Establishment of a human skeletal muscle-derived cell line: biochemical, cellular and electrophysiological characterization

Excitation–contraction coupling is the physiological mechanism occurring in muscle cells whereby an electrical signal sensed by the dihydropyridine receptor located on the transverse tubules is transformed into a chemical gradient (Ca²⁺ increase) by activation of the ryanodine receptor located on the sarcoplasmic reticulum membrane. In the present study, we characterized for the first time the excitation–contraction coupling machinery of an immortalized human skeletal muscle cell line. Intracellular Ca²⁺ measurements showed a normal response to pharmacological activation of the ryanodine receptor, whereas 3D-SIM (super-resolution structured illumination microscopy) revealed a low level of structural organization of ryanodine receptors and dihydropyridine receptors.
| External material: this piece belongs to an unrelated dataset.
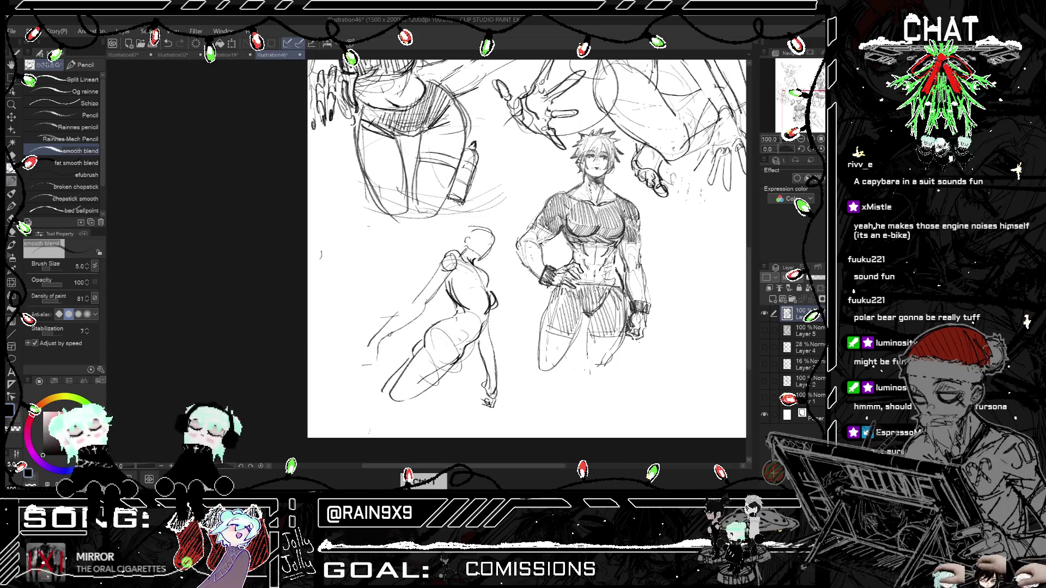
key(ctrl+h)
Interestingly, the expression levels of several transcripts of proteins involved in Ca²⁺ homoeostasis and differentiation indicate that the cell line has a phenotype closer to that of slow-twitch than fast-twitch muscles. These results point to the potential application of such human muscle-derived cell lines to the study of neuromuscular disorders; in addition, they may serve as a platform for the development of therapeutic strategies aimed at correcting defects in Ca²⁺ homoeostasis due to mutations in genes involved in Ca²⁺ regulation.